Big Data Developer Conference, Santa Clara: Day 1 Highlights
Highlights from the presentations/tutorials by Data Science leaders from ElephantScale, SciSpike, Twitter and Informatica on day 1 of Big Data Developer Conference, Santa Clara
Highlights from Day 1(Monday, March 23):
The first day of the conference started with introduction to Big Data technologies and Hadoop. Mr. Sujee Maniyam from ElephantScale was the instructor for Hadoop and MapReduce tutorials spread across the day. He started with the significance of Big Data and emphasized that machine generated data has exploded in recent years. He also mentioned that unstructured data is growing exponentially in comparison to structured data and therefore, more opportunities lie in exploring unstructured data.
After giving brief history and timeline of Hadoop, he outlined the top corporations leveraging Hadoop and shared some interesting use cases. Hadoop is now supported by most of the cloud service providers. Big data in cloud is very popular among startups, as they do not need to get involved with infrastructure setup and maintenance. However, data in cloud has issues such as cost, security and getting data into cloud.
He shared the biggest misconceptions around Hadoop as following:
- Hadoop is a database for big data. [Reality: Hadoop is a batch processing system. No real-time queries.]
- Hadoop clusters contain thousands of machines. [Reality: Only few big companies run thousand machine clusters. Lots of startups run 10-100 nodes. We can do a lot with small sized clusters.]

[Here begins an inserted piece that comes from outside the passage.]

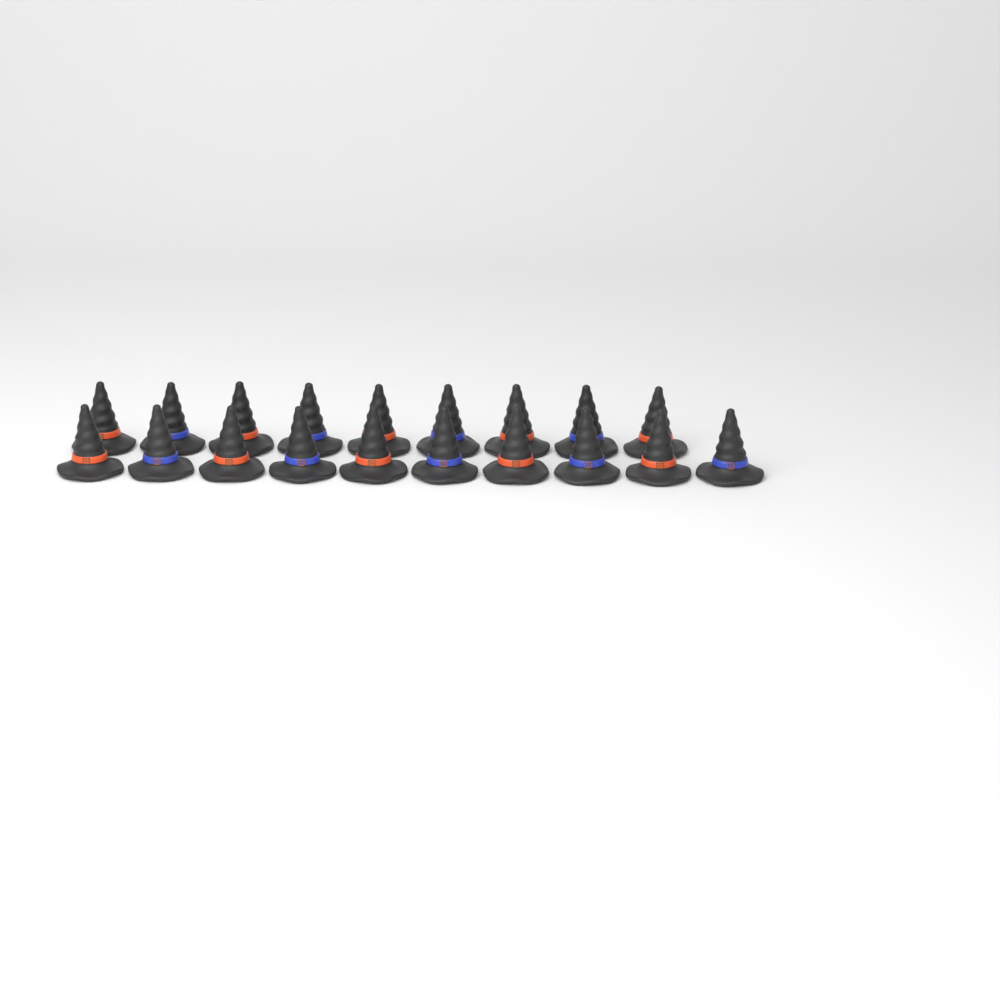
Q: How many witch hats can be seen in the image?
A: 19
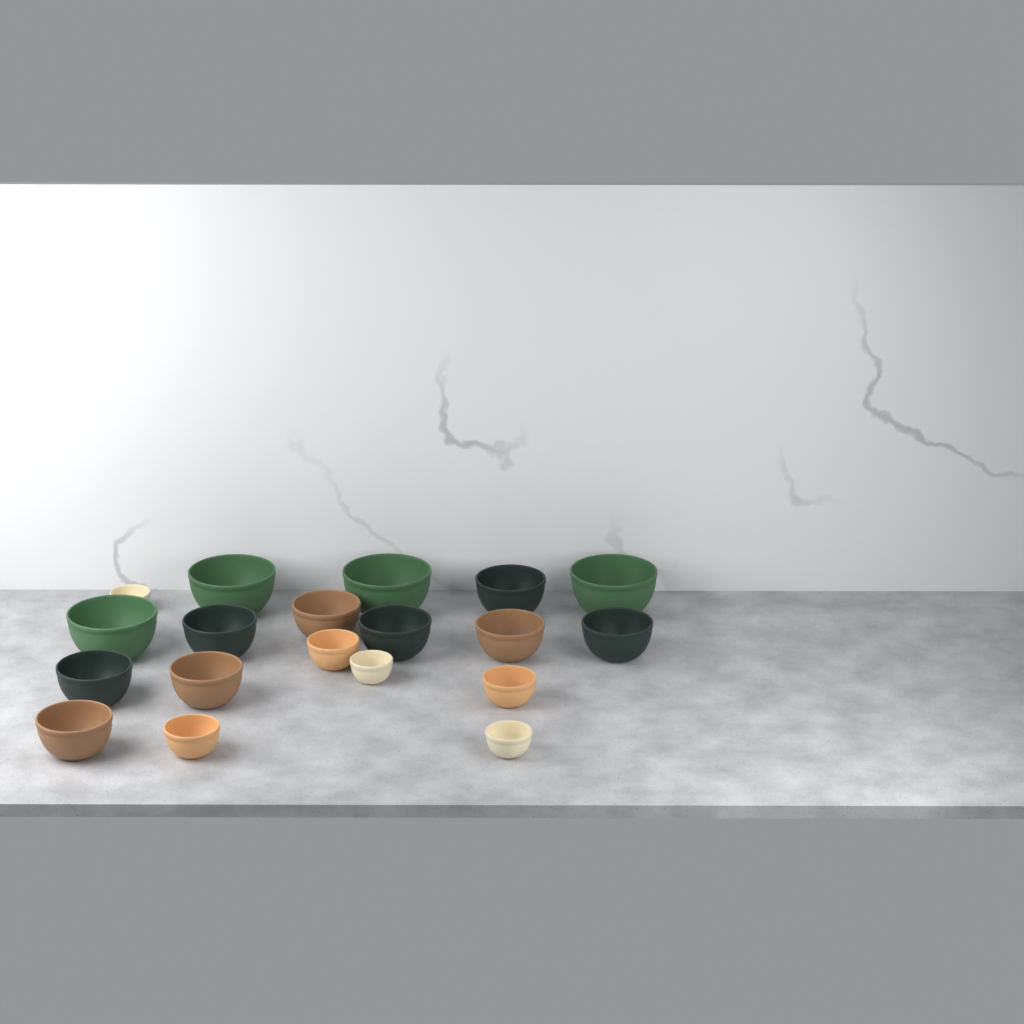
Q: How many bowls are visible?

- Hadoop runs on cheap hardware. [Reality: Hadoop servers are pretty beefy]
- Hadoop replaces existing data warehouse [Reality: Hadoop is deployed alongside existing technologies. It’s complimentary not competitive.]
- Hadoop is easy. [Reality: Relatively new technology, engineering problems such as converting problems to hadoop / map reduce domain, etc.]
Sujee concluded the session talking about the Hadoop Ecosystem explaining various components briefly. He also gave a hands-on session on Hadoop, while answering questions from the audience.
Dr. Vladimir Bacvanski, Founder, SciSpike talked about how to survive and thrive with NoSQL in the Enterprise. He mentioned Polyglot Persistence as the key to success. Polyglot persistence involves use of several different database systems, each being the best choice in its application area. He shared problems with relational databases and how NoSQL goes about solving those.